We asked for more specifics and were told by the Hawaii COVID-19 Joint Information Center: “At this moment there is not a centralized place for businesses/industry to view safety protocols for reopening. Teams of individuals from both the private and public sectors are working to identify best practices and it’s expected that soon there will be a central website for addressing these issues; similar to the Hawaii COVID-19 exemption site…The system able to handle business questions and protocols has not been established. It’s expected that the industry-specific protocols will cover all sizes of related industries or businesses.”
As for the governor’s reference to trade associations having a seat at his current table, the state Hawaii COVID-19 Joint Information Center clarified: “The industries that can re-open now are identified in the latest supplemental proclamation and were selected first, based on healthcare risk guidelines from the CDC- from low to medium, not driven by trade groups or lobbyists.”

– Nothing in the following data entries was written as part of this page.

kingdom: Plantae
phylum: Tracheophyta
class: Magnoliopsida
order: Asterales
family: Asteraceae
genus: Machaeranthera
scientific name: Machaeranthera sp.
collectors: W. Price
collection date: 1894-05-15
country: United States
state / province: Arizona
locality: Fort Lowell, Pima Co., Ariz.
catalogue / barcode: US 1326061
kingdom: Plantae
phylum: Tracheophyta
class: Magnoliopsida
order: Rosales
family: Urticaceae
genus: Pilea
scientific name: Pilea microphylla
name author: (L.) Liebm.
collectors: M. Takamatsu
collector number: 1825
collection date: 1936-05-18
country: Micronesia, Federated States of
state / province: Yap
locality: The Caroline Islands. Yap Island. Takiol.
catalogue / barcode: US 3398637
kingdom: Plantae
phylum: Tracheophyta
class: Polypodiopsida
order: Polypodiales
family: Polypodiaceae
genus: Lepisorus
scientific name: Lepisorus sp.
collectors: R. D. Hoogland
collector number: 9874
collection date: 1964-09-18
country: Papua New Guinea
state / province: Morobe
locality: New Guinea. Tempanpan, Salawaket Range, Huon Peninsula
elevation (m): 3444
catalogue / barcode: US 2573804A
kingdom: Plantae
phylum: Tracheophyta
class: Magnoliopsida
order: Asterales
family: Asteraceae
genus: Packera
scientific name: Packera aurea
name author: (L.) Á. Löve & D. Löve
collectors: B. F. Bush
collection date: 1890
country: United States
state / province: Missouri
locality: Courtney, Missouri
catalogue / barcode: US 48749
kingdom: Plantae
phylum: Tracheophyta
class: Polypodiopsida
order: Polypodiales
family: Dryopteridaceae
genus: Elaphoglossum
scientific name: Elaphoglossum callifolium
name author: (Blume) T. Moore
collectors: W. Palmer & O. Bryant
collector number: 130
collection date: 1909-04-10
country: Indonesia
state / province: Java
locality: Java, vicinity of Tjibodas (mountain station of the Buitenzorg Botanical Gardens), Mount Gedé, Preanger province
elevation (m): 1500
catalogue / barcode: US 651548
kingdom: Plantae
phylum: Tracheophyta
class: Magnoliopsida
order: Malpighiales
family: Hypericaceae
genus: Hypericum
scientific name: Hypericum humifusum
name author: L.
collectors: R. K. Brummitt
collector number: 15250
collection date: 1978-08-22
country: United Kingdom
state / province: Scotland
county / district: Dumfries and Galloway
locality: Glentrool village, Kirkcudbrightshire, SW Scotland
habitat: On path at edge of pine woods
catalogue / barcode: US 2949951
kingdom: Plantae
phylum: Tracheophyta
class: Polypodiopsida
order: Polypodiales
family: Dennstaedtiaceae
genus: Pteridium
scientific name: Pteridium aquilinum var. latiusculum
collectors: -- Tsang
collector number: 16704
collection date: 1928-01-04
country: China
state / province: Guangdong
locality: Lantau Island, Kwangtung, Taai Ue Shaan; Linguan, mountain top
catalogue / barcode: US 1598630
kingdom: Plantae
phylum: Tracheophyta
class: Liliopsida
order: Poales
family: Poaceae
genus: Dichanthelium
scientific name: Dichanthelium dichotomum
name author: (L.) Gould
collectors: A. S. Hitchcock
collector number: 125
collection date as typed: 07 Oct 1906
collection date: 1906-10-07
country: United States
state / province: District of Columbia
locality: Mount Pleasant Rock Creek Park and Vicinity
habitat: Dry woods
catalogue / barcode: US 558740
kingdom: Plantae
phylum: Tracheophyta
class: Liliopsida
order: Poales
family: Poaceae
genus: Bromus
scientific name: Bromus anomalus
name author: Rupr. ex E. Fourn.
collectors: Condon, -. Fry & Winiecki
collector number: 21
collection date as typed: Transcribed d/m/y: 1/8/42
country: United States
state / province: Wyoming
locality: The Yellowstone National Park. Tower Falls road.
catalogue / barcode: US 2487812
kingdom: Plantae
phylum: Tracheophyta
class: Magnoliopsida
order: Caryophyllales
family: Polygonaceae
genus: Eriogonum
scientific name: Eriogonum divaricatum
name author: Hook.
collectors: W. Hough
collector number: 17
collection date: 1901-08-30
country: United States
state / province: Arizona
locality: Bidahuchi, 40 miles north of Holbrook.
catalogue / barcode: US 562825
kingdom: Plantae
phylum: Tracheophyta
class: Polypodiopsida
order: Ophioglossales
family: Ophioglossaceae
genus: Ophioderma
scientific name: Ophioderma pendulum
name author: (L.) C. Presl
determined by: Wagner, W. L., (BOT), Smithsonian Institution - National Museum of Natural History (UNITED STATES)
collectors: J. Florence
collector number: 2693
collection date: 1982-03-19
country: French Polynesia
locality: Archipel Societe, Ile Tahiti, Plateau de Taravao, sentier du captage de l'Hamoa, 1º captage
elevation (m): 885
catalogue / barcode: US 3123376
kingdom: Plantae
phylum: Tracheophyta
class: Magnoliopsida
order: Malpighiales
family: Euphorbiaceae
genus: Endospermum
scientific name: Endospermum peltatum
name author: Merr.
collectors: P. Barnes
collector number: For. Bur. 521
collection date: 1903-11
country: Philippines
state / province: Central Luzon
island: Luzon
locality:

The clock is ticking. Many businessowners took on huge emergency loans and personal debt to keep their companies afloat and try to pay people, but going on two months of forced closure with no end and no revenue in sight, those safety nets are going to run out within days and weeks.
“Now that we’re approaching going on month 2 of this, the fact it’s not in place is really scary,” Haumschild said of the need for a streamlined re-opening resource. “There are groups of small businesspeople right now just terrified on what to do next or to shut down, and it’s going to be a very tough few months for all of us.”